Noir by Pastoureau Michel

Noir by Pastoureau Michel

Auteur:Pastoureau, Michel [Pastoureau, Michel]
La langue: fra
Format: epub
Tags: Essai, Histoire
Éditeur: Seuil
Publié: 2008-06-05T22:00:00+00:00


Hachures et guillochures

Cependant, quelle que soit la virtuosité des graveurs, l’image en noir et blanc ne peut pas assumer toutes les fonctions de la couleur. Cela pose des problèmes insolubles à plusieurs sciences qui ont un besoin impératif de la couleur pour s’exprimer : la cartographie, la botanique, la zoologie, l’héraldique, par exemple. Les images dont elles se servent sont des images documentaires, pédagogiques et même taxinomiques ; la couleur y joue un rôle d’information et de classification essentiel. Dès lors, comment faire lorsqu’elle est absente, ou plutôt lorsqu’elle se réduit au seul noir et blanc ?

Étudions le cas de l’héraldique car c’est le plus crucial. Le blason en effet est d’abord une grammaire de la couleur. Il ne peut en être privé : si l’image ne fait pas connaître les couleurs des armoiries qu’elle met en scène, l’information est non seulement incomplète mais mutilée, et les risques de mauvaise lecture ou de confusion, très grands. D’où différents essais effectués par les graveurs et par les imprimeurs, entre la fin du XVe siècle et le début du XVIIe, pour essayer de traduire les couleurs du blason au moyen de lettres conventionnelles, de signes typographiques, de petites figures ornementales. Certains procédés sont directement hérités des habitudes du livre manuscrit. Ainsi l’emploi de petites lettres, initiales des termes de couleur en usage dans le scriptorium ou dans l’atelier concerné(170). Mais, à l’époque de l’imprimé, ces termes ne sont plus latins mais vernaculaires et ils varient donc d’une langue à l’autre ; les erreurs ou les inversions sont nombreuses. La même lettre peut renvoyer, selon la langue utilisée, à deux ou trois couleurs héraldiques différentes : g, par exemple, désigne en général l’or dans les pays de langue allemande (gold), mais le rouge (gueules) en France et en Angleterre ; en outre, certains ateliers suisses l’emploient également pour désigner la couleur verte (grün).

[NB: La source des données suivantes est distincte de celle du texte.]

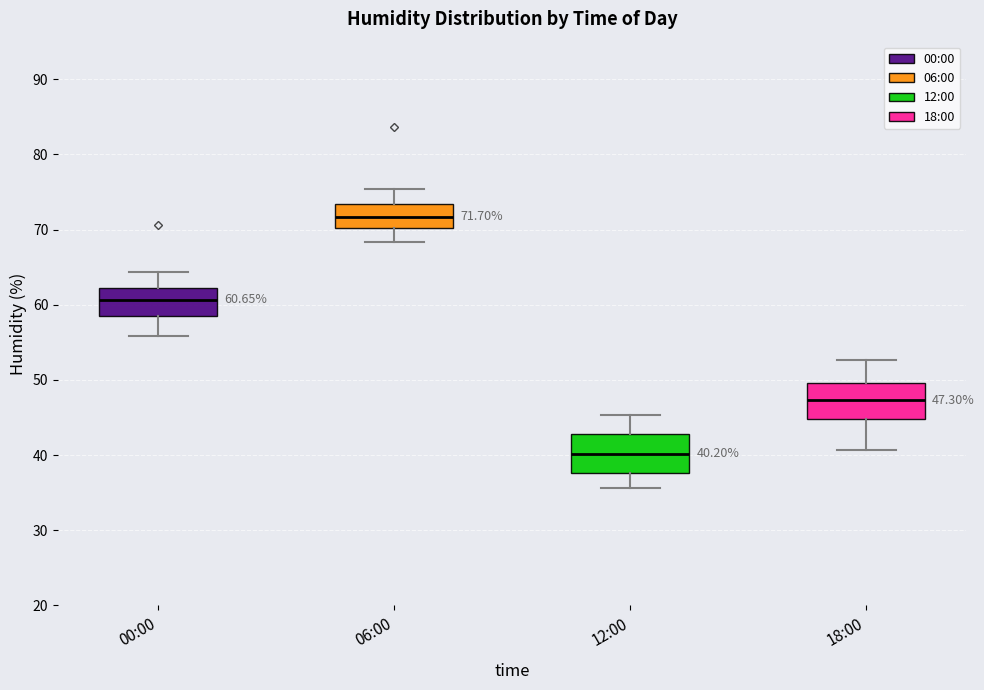

Which box's median line is the highest?

06:00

La gravure sur bois à ses débuts chercha à contourner ces difficultés en jouant sur l’opposition entre les majuscules et les minuscules, ou bien en prenant pour certains termes non pas la seule initiale mais les deux premières lettres ; mais les erreurs restèrent nombreuses. Dans les pays germaniques, on eut parfois l’idée de remplacer les lettres par de petites figures : étoiles, besants, fleurs de lis, roses, feuilles de houx, etc., chacune renvoyant à une couleur ; ou bien d’utiliser les signes conventionnels des astres et des planètes, puisque les traités de blason établissaient parfois des correspondances entre les astres et les couleurs(171). Ces différents codes, qui traversèrent tout le XVIe siècle, ne se révélèrent guère plus efficaces que celui des lettres. L’usage de ces dernières, malgré ses insuffisances, demeura le plus fréquent jusqu’à la fin du XVIe siècle.

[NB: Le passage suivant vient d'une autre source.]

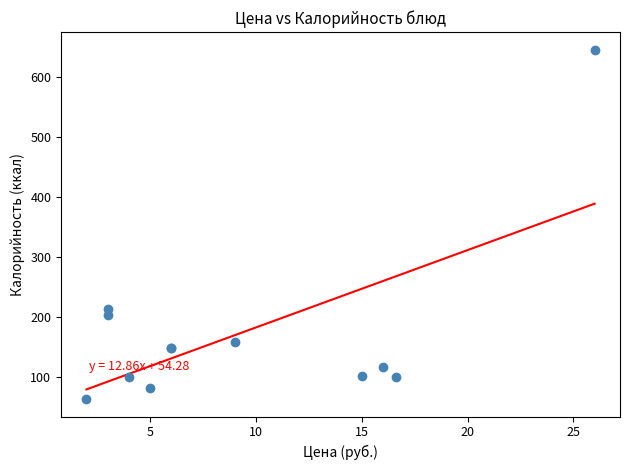

What Y value in the scatter plot is closest to 354?

214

À partir de cette date, dans les ouvrages dont l’héraldique était le sujet principal et dans ceux où les armoiries étaient abondamment présentes (les ouvrages d’histoire et de généalogie, par exemple), graveurs et imprimeurs commencèrent à recourir à d’autres procédés, construits sur des semis de points et des jeux de hachures ou de guillochures.